Forever the Sickest Kids – J.A.C.K.
Record Label: Fearless Records
Release Date: June 25, 2013
I’ve been a fan of Forever the Sickest Kids ever since my friend told me that lead singer Jonathan Cook said at a concert in Dallas that they were going to tour with Blink-182 in the near future (2008). I was of course skeptical like most people, (it was an obvious joke) but I went ahead and listened to the band’s first album, Underdog Alma Mater. I thoroughly enjoyed the album and became a quick fan. Their material between then and now has been largely hit or miss for many of their fans. Some people have loved every note of music from the band, some have disliked it all, and there are many people who fall in-between. I am one of the in-between people. I think the band had plenty of great ideas on both of the next two releases, The Weekend: Friday EP, and their Self-Titled album. My friends and I would play Underdog Alma Mater on full blast in our cars as we would drive around town, but I never had the desire to do that with the next two releases. This album, however, has finally been worth all of the patience.
The album name, J.A.C.K. is an acronym for the names of the band members: Jonathan, Austin, Caleb and Kyle. The first two songs the band released ahead of time were “Chin Up Kid” and “Nice to Meet You”. These songs demonstrate an issue with this album. They do not stand out as “Big Hit” songs like some of their past popular songs like “Whoa Oh!”, “She’s a Lady” and “Keep on Bringing Me Down”. I think it’s necessary to have a great song to draw people into listening to the album. Thankfully the album is really solid as a whole. I thoroughly enjoy both songs because they fit in perfectly with the whole album. Patrick Stump from Fall Out Boy helped produce and write the fourth track “Nikki”. This is one of my favorites so far and I think the band would have really benefited from having him sing on the track as well. I think with Stump featured on the track it could have been that “Big Song” that got people listening.
I get the overwhelming feeling that FTSK heard “Some Nights” by Fun. on the radio and said to themselves “We can do that too.” The track “Ritalin (Born in America)” starts out with autotuned vocals very similar to “Some Nights”. The band seems to have meshed their established sound with the “effects and electronic noises” that are popular on many mainstream songs on the radio today. They did a very good job. They did it in a way that won’t alienate their fans, but might also draw in new fans. The song “Count on Me (For Nothing)” shows that the band was determined to try new things. I would argue that it is the most “different” song in their catalogue. The song has a unique choir/gang vocals part that came out very well.
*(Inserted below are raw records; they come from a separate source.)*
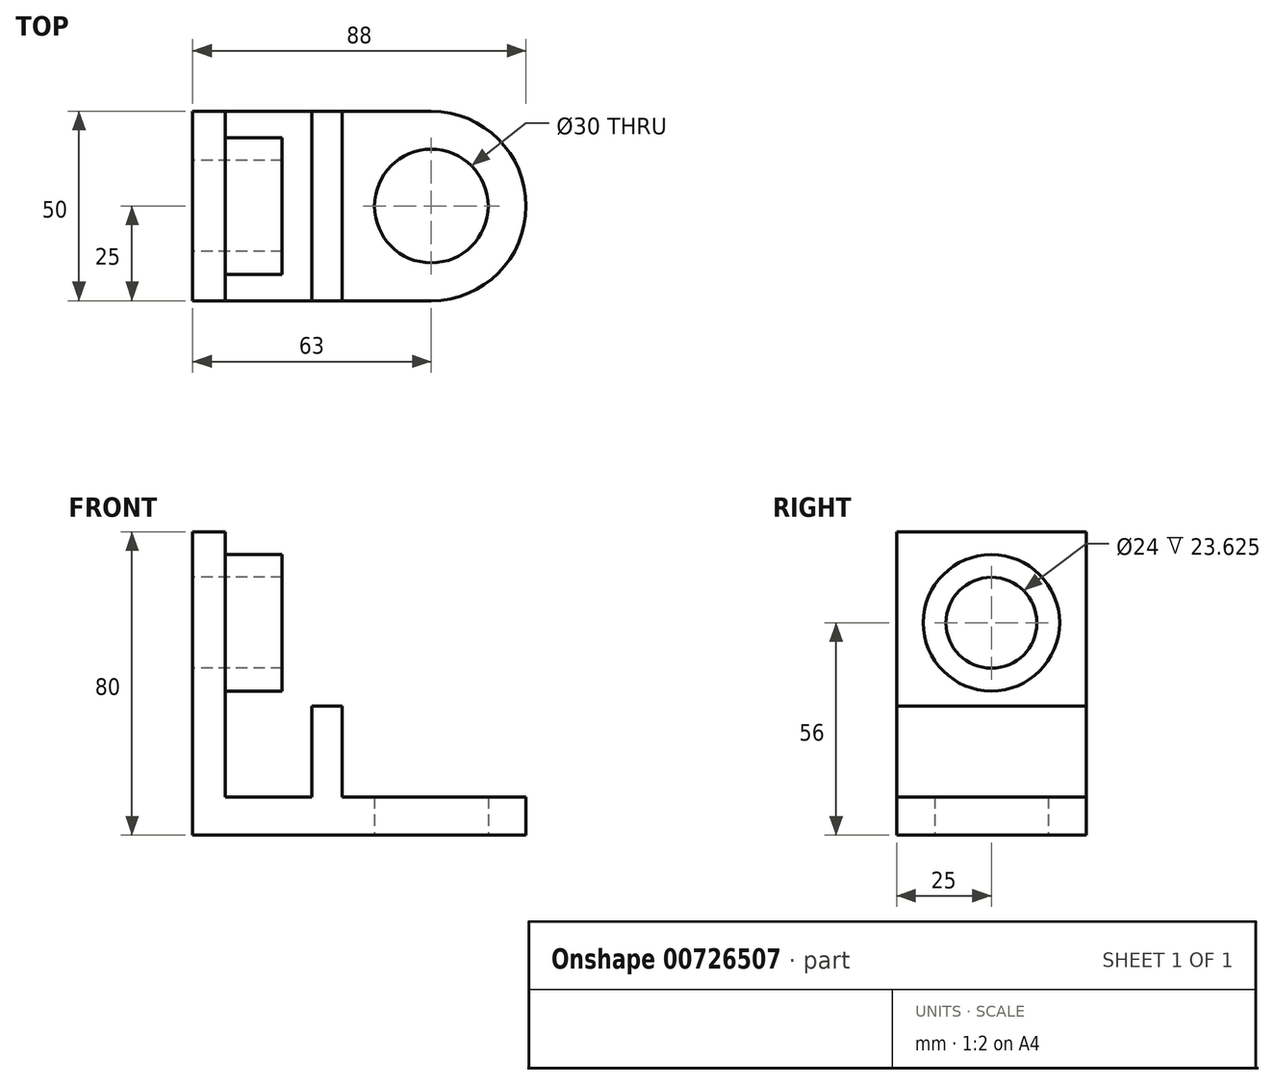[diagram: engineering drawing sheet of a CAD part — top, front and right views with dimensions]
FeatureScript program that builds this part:
annotation { "Feature Type Name" : "Feature", "Feature Type Description" : "" }
export const myFeature = defineFeature(function(context is Context, id is Id, definition is map)
    precondition{}
    {
        {
            var Q0;
            Q0=qCreatedBy(makeId("Top.planeOp"),FACE);
            var sketch = newSketch(context, id + "F0", { "sketchPlane" : qUnion([Q0])});
            skLineSegment(sketch, "E0.bottom", {"start": v(0, 0) * mm, "end": v(63, 0) * mm});
            skLineSegment(sketch, "E0.top", {"start": v(0, 50) * mm, "end": v(63, 50) * mm});
            skLineSegment(sketch, "E0.left", {"start": v(0, 0) * mm, "end": v(0, 50) * mm});
            skLineSegment(sketch, "E0.right", {"start": v(63, 40) * mm, "end": v(63, 50) * mm});
            skCircle(sketch, "E1", {"center": v(63, 25) * mm, "radius": 15 * mm});
            skArc(sketch, "E2", {"start": v(63, 0) * mm, "mid": v(88, 25) * mm, "end": v(63, 50) * mm});
            skSolve(sketch);
        }
        {
            var Q0;
            Q0 = qSketchRegion(id + "F0", true);
            extrude(context, id + "F1", {"entities" : qUnion([Q0]), "depth" : 10 * mm, "offsetDistance" : 25 * mm});
        }
        {
            var Q0;
            Q0=makeQuery(id+"F1.opExtrude","CAP_FACE",FACE,{"disambiguationData":[OSD([sQuery(id+"F0.wireOp",EDGE,"E0.bottom"),sQuery(id+"F0.wireOp",EDGE,"E0.top"),sQuery(id+"F0.wireOp",EDGE,"E0.left"),sQuery(id+"F0.wireOp",EDGE,"E1"),sQuery(id+"F0.wireOp",EDGE,"E2")])],"isStart":false});
            var sketch = newSketch(context, id + "F2", { "sketchPlane" : qUnion([Q0])});
            skLineSegment(sketch, "E3.bottom", {"start": v(31.5, 0) * mm, "end": v(31.5, 0) * mm});
            skLineSegment(sketch, "E3.top", {"start": v(31.5, 50) * mm, "end": v(31.5, 50) * mm});
            skLineSegment(sketch, "E4.bottom", {"start": v(31.5, 25) * mm, "end": v(31.5, 25) * mm});
            skLineSegment(sketch, "E4.top", {"start": v(31.5, 40.73) * mm, "end": v(31.5, 40.73) * mm});
            skLineSegment(sketch, "E5.bottom", {"start": v(31.5, 0) * mm, "end": v(39.5, 0) * mm});
            skLineSegment(sketch, "E5.top", {"start": v(31.5, 50) * mm, "end": v(39.5, 50) * mm});
            skLineSegment(sketch, "E5.left", {"start": v(31.5, 0) * mm, "end": v(31.5, 50) * mm});
            skLineSegment(sketch, "E5.right", {"start": v(39.5, 0) * mm, "end": v(39.5, 50) * mm});
            skSolve(sketch);
        }
        {
            var Q0;
            Q0 = qSketchRegion(id + "F2", true);
            extrude(context, id + "F3", {"entities" : qUnion([Q0]), "operationType" : NewBodyOperationType.ADD, "depth" : 24 * mm, "offsetDistance" : 25 * mm});
        }
        {
            var Q0;
            {var subQ0=sQuery(id+"F0.wireOp",EDGE,"E0.left");var subQ1=sQuery(id+"F0.wireOp",EDGE,"E0.top");var subQ2=sQuery(id+"F0.wireOp",EDGE,"E0.bottom");Q0=makeQuery(id+"F3.boolean.opBoolean","SPLIT",FACE,{"disambiguationData":[TD([makeQuery(id+"F1.opExtrude","SWEPT_FACE",FACE,{"disambiguationData":[OSD([subQ0])]})])],"derivedFrom":makeQuery(id+"F1.opExtrude","CAP_FACE",FACE,{"disambiguationData":[OSD([subQ2,subQ1,subQ0,sQuery(id+"F0.wireOp",EDGE,"E1"),sQuery(id+"F0.wireOp",EDGE,"E2")])],"isStart":false})});}
            var sketch = newSketch(context, id + "F4", { "sketchPlane" : qUnion([Q0])});
            skLineSegment(sketch, "E6.bottom", {"start": v(0, 0) * mm, "end": v(8.62, 0) * mm});
            skLineSegment(sketch, "E6.top", {"start": v(0, 50) * mm, "end": v(8.62, 50) * mm});
            skLineSegment(sketch, "E6.left", {"start": v(0, 0) * mm, "end": v(0, 50) * mm});
            skLineSegment(sketch, "E6.right", {"start": v(8.62, 0) * mm, "end": v(8.62, 50) * mm});
            skSolve(sketch);
        }
        {
            var Q0;
            Q0=makeQuery(id+"F4.imprint","IMPRINT",FACE,{"disambiguationData":[TD([[makeQuery(id+"F4.imprint","IMPRINT",EDGE,{"derivedFrom":sQuery(id+"F4.wireOp",EDGE,"E6.bottom")}),1.0]])]});
            extrude(context, id + "F5", {"entities" : qUnion([Q0]), "operationType" : NewBodyOperationType.ADD, "depth" : 70 * mm, "offsetDistance" : 25 * mm});
        }
        {
            var Q0;
            Q0=makeQuery(id+"F5.opExtrude","SWEPT_FACE",FACE,{"disambiguationData":[OSD([sQuery(id+"F4.wireOp",EDGE,"E6.right")])]});
            var sketch = newSketch(context, id + "F6", { "sketchPlane" : qUnion([Q0])});
            skCircle(sketch, "E7", {"center": v(25, 56) * mm, "radius": 18 * mm});
            skCircle(sketch, "E8", {"center": v(25, 56) * mm, "radius": 12 * mm});
            skSolve(sketch);
        }
        {
            var Q0;
            Q0 = qSketchRegion(id + "F6", true);
            extrude(context, id + "F7", {"entities" : qUnion([Q0]), "operationType" : NewBodyOperationType.ADD, "depth" : 15 * mm, "offsetDistance" : 25 * mm});
        }
        {
            var Q0;
            Q0=makeQuery(id+"F7.boolean.opBoolean","SPLIT",FACE,{"disambiguationData":[TD([makeQuery(id+"F7.opExtrude","SWEPT_FACE",FACE,{"disambiguationData":[OSD([sQuery(id+"F6.wireOp",EDGE,"E8")])]})])],"derivedFrom":makeQuery(id+"F5.opExtrude","SWEPT_FACE",FACE,{"disambiguationData":[OSD([sQuery(id+"F4.wireOp",EDGE,"E6.right")])]})});
            var sketch = newSketch(context, id + "F8", { "sketchPlane" : qUnion([Q0])});
            skCircle(sketch, "E9", {"center": v(25, 56) * mm, "radius": 12 * mm});
            skSolve(sketch);
        }
        {
            var Q0;
            Q0 = qSketchRegion(id + "F8", true);
            extrude(context, id + "F9", {"entities" : qUnion([Q0]), "operationType" : NewBodyOperationType.REMOVE, "endBound" : BoundingType.UP_TO_NEXT, "oppositeDirection" : true, "depth" : 25 * mm, "offsetDistance" : 25 * mm});
        }
    });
By now FTSK have an established pattern of having a soft/acoustic track as the second to last song on all 3 albums. [“Coffee Break” on Underdog and “Forever Girl” on Self-Titled]. The song, “My Friends Save Me”, is rather “folksy”. It sounds like a combo of acoustic-punk, country, folk, and autotuned backing vocals. It reminds me of Been Bradley (The acoustic/electronic band that Austin and Caleb were in before FTSK.) Another one of my favorites on the album is “Kick It!” It is an unashamed, very poppy summer jam. I have been listening to Underdog Alma Mater in preparation for the new music, and as I have noticed before, I always want to tap my feet and shake my head along with music on that album. This song reminds me the most of that era of FTSK. By the third listen I was already nodding my head to “Kick It!”
The band said they wrote 46 songs during production and I honestly think it paid off. The 11 songs they went with are really solid and make for a very enjoyable listen. Most of the songs on Underdog Alma Mater had already been released on EPs by FTSK or were previously Been Bradley songs that were reworked. (By the way, “Nice to Meet You” is a reworked version of “America” by Been Bradley. They do that a lot.) My point is, they worked on Underdog for a long time, and that album is a classic. It seems like they worked that hard again for J.A.C.K. I really recommend putting any preconceived notions about the album aside in order to check out this great album.